UC Davis

Background

Neuroinflammation is involved in the pathogenesis of almost every central nervous system disorder. As the brain's innate immune cells, microglia fine tune their activity to a dynamic brain environment. Previous studies have shown that repeated bouts of peripheral inflammation can trigger long-term changes in microglial gene expression and function, a form of innate immune memory.

Methods and results

In this study, we used multiple low-dose lipopolysaccharide (LPS) injections in adult mice to study the acute cytokine, transcriptomic, and microglia morphological changes that contribute to the formation of immune memory in the frontal cortex, hippocampus, and striatum, as well as the long-term effects of these changes on behavior.

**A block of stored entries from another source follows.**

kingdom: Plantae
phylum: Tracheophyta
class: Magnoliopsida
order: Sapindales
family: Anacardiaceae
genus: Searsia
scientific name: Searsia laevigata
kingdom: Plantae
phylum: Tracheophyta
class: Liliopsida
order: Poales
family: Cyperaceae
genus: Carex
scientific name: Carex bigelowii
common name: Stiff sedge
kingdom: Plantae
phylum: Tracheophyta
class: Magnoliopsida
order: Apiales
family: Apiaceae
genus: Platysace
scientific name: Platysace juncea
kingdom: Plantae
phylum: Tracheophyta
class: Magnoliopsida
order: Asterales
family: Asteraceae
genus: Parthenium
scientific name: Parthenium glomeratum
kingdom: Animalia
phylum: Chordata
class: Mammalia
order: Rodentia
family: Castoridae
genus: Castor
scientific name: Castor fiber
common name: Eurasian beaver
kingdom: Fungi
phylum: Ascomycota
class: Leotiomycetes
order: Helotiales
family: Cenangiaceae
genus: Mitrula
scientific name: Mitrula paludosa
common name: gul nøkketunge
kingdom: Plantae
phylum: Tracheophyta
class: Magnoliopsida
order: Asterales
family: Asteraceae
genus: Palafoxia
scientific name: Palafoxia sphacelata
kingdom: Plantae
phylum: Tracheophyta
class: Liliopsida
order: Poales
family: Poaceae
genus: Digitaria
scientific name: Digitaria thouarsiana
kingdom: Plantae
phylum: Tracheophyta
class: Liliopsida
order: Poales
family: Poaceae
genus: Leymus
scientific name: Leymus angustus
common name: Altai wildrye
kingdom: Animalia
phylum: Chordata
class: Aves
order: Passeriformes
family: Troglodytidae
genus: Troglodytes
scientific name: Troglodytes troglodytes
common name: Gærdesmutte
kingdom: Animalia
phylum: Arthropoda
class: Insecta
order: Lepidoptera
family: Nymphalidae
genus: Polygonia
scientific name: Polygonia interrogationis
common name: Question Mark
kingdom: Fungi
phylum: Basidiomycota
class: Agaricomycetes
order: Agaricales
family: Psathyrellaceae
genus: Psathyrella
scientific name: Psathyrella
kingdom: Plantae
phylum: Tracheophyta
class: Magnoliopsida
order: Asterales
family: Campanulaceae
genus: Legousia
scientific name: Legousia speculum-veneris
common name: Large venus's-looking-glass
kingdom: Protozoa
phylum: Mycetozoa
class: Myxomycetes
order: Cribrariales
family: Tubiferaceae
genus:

Training and tolerance of gene expression was shared across regions, and we identified 3 unique clusters of DEGs (2xLPS-sensitive, 4xLPS-sensitive, LPS-decreased) enriched for different biological functions. 2xLPS-sensitive DEG promoters were enriched for binding sites for IRF and NFkB family transcription factors, two key regulators of innate immune memory. We quantified shifts in microglia morphological populations and found that while the proportion of ramified and rod-like microglia mostly remained consistent within brain regions and sexes with LPS treatment, there was a shift from ameboid towards hypertrophic morphological states across immune memory states and a dynamic emergence and resolution of events of microglia aligning end-to-end with repeated LPS.

Conclusions

Together, findings support the dynamic regulation of microglia during the formation of immune memories in the brain and support future work to exploit this model in brain disease contexts.